+++ Exercise inputs

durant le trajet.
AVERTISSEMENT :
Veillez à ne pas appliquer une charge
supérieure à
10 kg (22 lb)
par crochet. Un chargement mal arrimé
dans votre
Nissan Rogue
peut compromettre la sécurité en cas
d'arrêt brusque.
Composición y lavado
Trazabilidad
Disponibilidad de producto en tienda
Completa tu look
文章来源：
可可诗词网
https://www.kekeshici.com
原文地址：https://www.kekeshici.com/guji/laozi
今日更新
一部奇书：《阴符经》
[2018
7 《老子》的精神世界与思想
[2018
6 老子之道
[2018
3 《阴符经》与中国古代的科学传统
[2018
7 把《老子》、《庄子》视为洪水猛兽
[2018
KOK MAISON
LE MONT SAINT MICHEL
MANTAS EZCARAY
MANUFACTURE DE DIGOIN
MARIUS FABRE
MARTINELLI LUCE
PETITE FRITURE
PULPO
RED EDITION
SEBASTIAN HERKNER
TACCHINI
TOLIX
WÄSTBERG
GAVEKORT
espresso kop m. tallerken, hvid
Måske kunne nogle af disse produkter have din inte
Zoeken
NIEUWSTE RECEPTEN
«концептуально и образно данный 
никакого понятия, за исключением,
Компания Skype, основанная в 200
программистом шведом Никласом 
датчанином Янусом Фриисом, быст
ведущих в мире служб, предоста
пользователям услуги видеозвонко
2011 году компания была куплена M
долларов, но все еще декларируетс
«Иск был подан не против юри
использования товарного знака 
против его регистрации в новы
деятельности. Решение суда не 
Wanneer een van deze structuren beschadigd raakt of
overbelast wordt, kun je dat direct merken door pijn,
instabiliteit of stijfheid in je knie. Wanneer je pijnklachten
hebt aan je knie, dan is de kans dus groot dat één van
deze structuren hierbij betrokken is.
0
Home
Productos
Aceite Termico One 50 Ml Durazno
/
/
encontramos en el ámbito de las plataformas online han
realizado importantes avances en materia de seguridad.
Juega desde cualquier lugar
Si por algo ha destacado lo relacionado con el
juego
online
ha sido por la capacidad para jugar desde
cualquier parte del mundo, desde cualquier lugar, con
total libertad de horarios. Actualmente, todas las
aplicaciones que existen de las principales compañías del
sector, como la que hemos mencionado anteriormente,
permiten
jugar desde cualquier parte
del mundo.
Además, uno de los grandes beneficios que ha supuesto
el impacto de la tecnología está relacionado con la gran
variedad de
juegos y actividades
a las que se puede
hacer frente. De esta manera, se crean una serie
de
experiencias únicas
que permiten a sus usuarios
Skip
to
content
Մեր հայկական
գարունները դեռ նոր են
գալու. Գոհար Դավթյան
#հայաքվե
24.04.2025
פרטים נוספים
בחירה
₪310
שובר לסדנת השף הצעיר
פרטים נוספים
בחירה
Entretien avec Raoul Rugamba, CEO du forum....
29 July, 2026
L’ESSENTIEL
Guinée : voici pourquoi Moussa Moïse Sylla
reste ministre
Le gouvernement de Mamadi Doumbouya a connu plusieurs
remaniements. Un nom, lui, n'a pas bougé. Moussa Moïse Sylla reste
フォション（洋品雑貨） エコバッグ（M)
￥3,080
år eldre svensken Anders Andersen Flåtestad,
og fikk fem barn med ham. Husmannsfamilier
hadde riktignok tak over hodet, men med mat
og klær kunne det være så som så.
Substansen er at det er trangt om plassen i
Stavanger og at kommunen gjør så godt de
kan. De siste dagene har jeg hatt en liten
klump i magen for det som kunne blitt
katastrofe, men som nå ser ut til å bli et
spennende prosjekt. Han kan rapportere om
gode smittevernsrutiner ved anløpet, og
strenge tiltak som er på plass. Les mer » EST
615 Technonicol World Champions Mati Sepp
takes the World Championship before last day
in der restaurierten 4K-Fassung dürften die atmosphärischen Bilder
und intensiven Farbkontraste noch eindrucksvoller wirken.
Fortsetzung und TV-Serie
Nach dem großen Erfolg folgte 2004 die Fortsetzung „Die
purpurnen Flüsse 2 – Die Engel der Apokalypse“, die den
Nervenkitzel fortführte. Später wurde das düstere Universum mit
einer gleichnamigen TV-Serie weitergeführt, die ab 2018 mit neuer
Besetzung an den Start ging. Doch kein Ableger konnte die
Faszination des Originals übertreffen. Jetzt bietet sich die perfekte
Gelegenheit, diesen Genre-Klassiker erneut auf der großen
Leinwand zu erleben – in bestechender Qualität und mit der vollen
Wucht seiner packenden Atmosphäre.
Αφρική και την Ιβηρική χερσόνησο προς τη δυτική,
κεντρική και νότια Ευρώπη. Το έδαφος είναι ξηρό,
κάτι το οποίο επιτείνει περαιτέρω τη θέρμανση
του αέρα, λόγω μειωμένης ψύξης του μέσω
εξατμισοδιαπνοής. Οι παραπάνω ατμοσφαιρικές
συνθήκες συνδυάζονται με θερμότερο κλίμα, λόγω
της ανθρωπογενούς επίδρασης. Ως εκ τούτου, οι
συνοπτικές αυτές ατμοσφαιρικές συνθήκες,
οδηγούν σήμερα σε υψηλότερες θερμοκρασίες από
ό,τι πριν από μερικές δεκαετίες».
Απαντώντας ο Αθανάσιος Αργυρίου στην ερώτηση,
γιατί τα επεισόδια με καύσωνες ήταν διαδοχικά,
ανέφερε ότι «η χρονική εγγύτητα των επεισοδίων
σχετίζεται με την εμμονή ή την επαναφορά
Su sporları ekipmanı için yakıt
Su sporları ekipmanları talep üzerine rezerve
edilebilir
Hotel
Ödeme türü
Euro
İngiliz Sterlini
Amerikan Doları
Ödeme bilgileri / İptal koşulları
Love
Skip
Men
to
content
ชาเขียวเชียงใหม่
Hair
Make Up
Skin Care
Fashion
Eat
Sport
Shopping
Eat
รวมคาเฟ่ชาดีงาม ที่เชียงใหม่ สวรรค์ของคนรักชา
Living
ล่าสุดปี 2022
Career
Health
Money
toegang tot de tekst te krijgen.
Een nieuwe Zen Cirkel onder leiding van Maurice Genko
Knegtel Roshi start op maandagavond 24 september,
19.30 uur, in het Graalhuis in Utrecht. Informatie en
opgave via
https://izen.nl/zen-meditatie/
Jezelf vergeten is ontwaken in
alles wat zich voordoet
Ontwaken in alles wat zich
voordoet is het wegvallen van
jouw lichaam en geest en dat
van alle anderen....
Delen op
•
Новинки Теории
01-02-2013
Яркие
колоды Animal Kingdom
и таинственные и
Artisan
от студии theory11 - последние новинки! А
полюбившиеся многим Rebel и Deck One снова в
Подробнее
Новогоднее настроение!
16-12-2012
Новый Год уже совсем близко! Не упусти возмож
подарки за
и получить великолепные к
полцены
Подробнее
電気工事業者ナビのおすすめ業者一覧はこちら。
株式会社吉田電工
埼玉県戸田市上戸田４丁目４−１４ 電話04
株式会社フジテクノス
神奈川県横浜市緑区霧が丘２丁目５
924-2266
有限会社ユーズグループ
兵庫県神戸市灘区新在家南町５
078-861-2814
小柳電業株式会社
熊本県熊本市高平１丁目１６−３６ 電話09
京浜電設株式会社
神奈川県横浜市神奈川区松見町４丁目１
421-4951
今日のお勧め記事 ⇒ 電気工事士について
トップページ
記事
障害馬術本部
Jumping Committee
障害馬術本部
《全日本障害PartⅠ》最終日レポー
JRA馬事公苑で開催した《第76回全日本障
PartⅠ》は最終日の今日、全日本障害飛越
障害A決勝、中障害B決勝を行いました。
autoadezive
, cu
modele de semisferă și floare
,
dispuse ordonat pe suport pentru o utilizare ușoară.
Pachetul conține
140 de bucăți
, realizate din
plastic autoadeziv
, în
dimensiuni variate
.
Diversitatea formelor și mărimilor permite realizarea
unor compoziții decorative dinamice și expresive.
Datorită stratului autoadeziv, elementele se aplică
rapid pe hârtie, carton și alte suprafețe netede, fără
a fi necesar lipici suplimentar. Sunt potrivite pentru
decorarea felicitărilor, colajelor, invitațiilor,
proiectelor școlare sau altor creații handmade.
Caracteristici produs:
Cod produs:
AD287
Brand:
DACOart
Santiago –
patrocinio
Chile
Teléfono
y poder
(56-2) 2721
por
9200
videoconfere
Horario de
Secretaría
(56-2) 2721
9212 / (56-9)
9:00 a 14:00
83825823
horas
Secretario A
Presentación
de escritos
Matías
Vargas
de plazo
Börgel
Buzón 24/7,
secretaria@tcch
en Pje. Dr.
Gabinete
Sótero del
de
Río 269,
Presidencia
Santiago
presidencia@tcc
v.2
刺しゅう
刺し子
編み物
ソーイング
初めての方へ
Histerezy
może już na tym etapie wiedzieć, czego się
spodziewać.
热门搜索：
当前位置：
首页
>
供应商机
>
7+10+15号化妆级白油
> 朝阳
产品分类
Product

++++++

## Task
Having output the line that contains "MARIUS FABRE", stop. Every line before it, back to the first line of the data, must be reproduced exactly.

## Reply to the exercise
durant le trajet.
AVERTISSEMENT :
Veillez à ne pas appliquer une charge
supérieure à
10 kg (22 lb)
par crochet. Un chargement mal arrimé
dans votre
Nissan Rogue
peut compromettre la sécurité en cas
d'arrêt brusque.
Composición y lavado
Trazabilidad
Disponibilidad de producto en tienda
Completa tu look
文章来源：
可可诗词网
https://www.kekeshici.com
原文地址：https://www.kekeshici.com/guji/laozi
今日更新
一部奇书：《阴符经》
[2018
7 《老子》的精神世界与思想
[2018
6 老子之道
[2018
3 《阴符经》与中国古代的科学传统
[2018
7 把《老子》、《庄子》视为洪水猛兽
[2018
KOK MAISON
LE MONT SAINT MICHEL
MANTAS EZCARAY
MANUFACTURE DE DIGOIN
MARIUS FABRE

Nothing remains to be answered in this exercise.